Bovo and his campaigns have pushed through turbulence. Although never charged with a crime, he was mentioned in an absentee ballot investigation that led to the arrest of two campaign workers. He strenuously denied having anything to do with the problems — which led to two people being sentenced only to probation. “Any insinuation that my campaign hired [anyone] to do anything in violation of Florida law is just false,” he told the Miami Herald.
Bovo’s goal before he took his seat in June 2011 was to reform county government. In 2012, the commission passed term limits that restrict them to two four-year terms. While on the commission, Bovo also helped create a Transportation Infrastructure Improvement District (TIID) that is expected to generate $1.8 billion over 30 years for transportation improvements.

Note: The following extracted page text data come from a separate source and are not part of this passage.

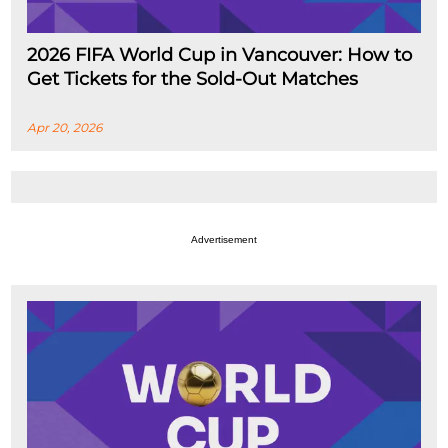
2026 FIFA World Cup in Vancouver: How to
Get Tickets for the Sold-Out Matches
Apr 20, 2026
Advertisement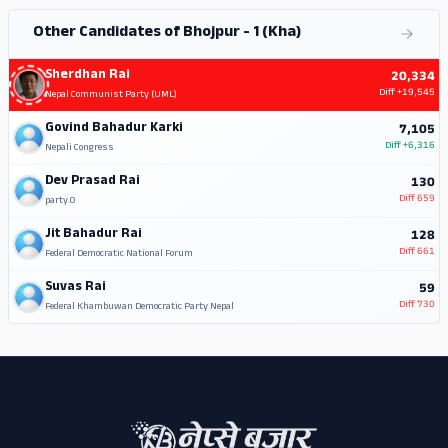
Other Candidates of Bhojpur - 1 (Kha)
Sherdhan Rai
20,334
Diff
+19,545
Nepal Communist Party (UML)
Govind Bahadur Karki
7,105
Diff
+6,316
Nepali Congress
Dev Prasad Rai
130
Diff
659
party.0
Jit Bahadur Rai
128
Diff
661
Federal Democratic National Forum
Suvas Rai
59
Diff
730
Federal Khambuwan Democratic Party Nepal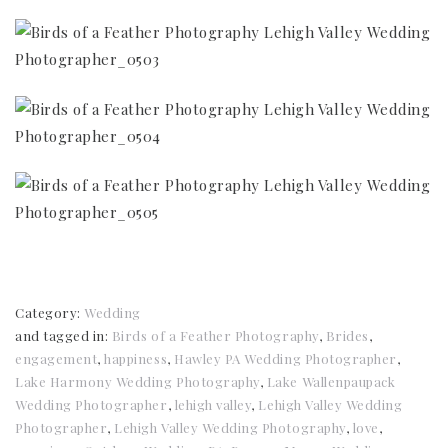
Category:
Wedding
and tagged in:
Birds of a Feather Photography
,
Brides
,
engagement
,
happiness
,
Hawley PA Wedding Photographer
,
Lake Harmony Wedding Photography
,
Lake Wallenpaupack
Wedding Photographer
,
lehigh valley
,
Lehigh Valley Wedding
Photographer
,
Lehigh Valley Wedding Photography
,
love
,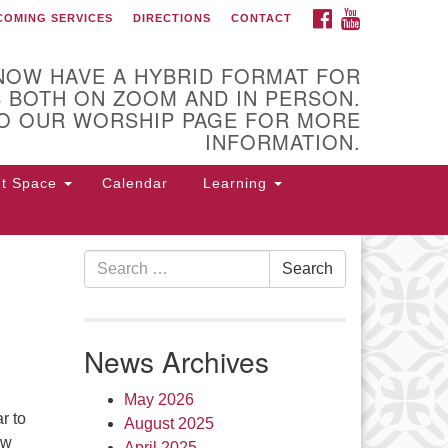
FACEBOOK
YOUTUBE
COMING SERVICES
DIRECTIONS
CONTACT
U Church of Utica
NOW HAVE A HYBRID FORMAT FOR
 BOTH ON ZOOM AND IN PERSON.
O OUR WORSHIP PAGE FOR MORE
INFORMATION.
nt Space
Calendar
Learning
Search
Search
for:
 Higby Rd Utica, NY 13501
315-
4-3179
office@uuutica.org
News Archives
May 2026
r to
August 2025
ow
April 2025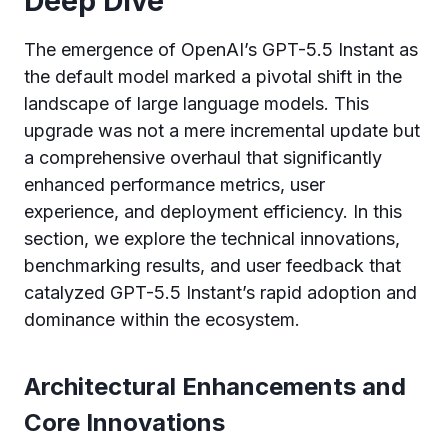
Deep Dive
The emergence of OpenAI’s GPT-5.5 Instant as
the default model marked a pivotal shift in the
landscape of large language models. This
upgrade was not a mere incremental update but
a comprehensive overhaul that significantly
enhanced performance metrics, user
experience, and deployment efficiency. In this
section, we explore the technical innovations,
benchmarking results, and user feedback that
catalyzed GPT-5.5 Instant’s rapid adoption and
dominance within the ecosystem.
Architectural Enhancements and
Core Innovations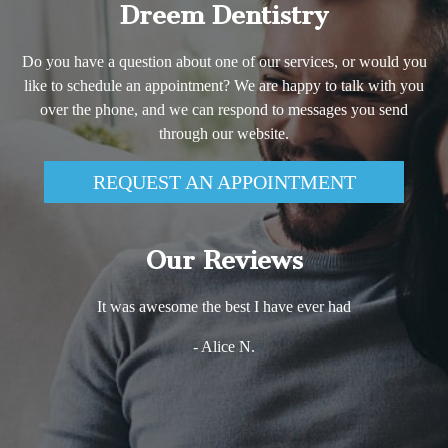
Dreem Dentistry
Do you have a question about one of our services, or would you
like to schedule an appointment? We are happy to talk with you
over the phone, and we can respond to messages you send
through our website.
REQUEST AN APPOINTMENT
Our Reviews
It was awesome the best I have ever had
- Alice N.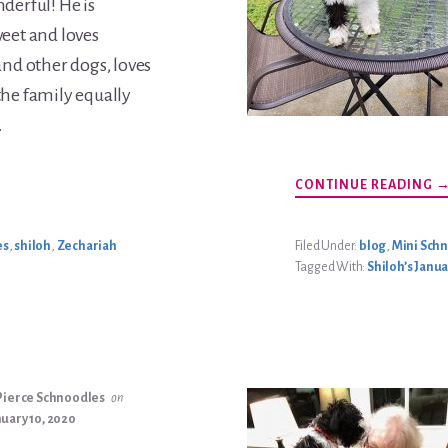
derful! He is
weet and loves
and other dogs, loves
the family equally
…
A
CONTINUE READING
Z
B
U
es
,
shiloh
,
Zechariah
Filed Under:
blog
,
Mini Sch
Tagged With:
Shiloh’s Janua
Pierce Schnoodles
on
uary 10, 2020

“We introduced term limits, which I thought was very important for our community,” he said. “I also wanted to increase the funding without having to raise taxes for transportation, and we were successful in doing so.”
Bovo’s mayoral campaign has raised over $3 million and has headquarters in Westchester. The candidate wants to improve quality of life, stimulate small businesses, promoting safety and ease transportation.
As a Republican in a mostly Democratic county, he has had to walk a tightrope. This summer when President Trump arrived in Miami-Dade in the midst of a coronavirus spike, Bovo welcomed him alongside Mayor Carlos Gimenez and Commissioner Jose “Pepe” Diaz. Although everyone but the president wore masks, Bovo removed his to speak with the President briefly before he departed.
The commissioner believes that the county has to work with businesses and municipalities to combat this virus.
“I think we need to invest more time in involving businesses because we need to realize that we might have to live with the virus for a pretty long time,” he said.
In order to combat the effects of climate change, Bovo believes Miamians must build smarter and reduce their carbon footprint. “I think that happens through better transportation grids and better development,” he said.
As a candidate, Bovo has strongly supported the police. He believes the police department should continue evolving, as it has during the last 30 to 40 years.
“Thankfully, a lot of the issues that we’ve seen in other parts of the country are not prevalent here today,” he said. “ But that doesn’t mean that we can’t look at our police department and work to better improve it.”
Bovo was one of four commissioners to vote against having a civilian oversight panel. He said, though, that appointing someone who is informed and understands police training and practices to oversee the department would be acceptable.
If elected mayor, Bovo plans on investing in transit. “We are a product of what we’ve developed over the many years, our transportation grid has not been traffic-friendly or transit-friendly,” he said. “Since I’ve been on the board, transportation has been my number one priority.”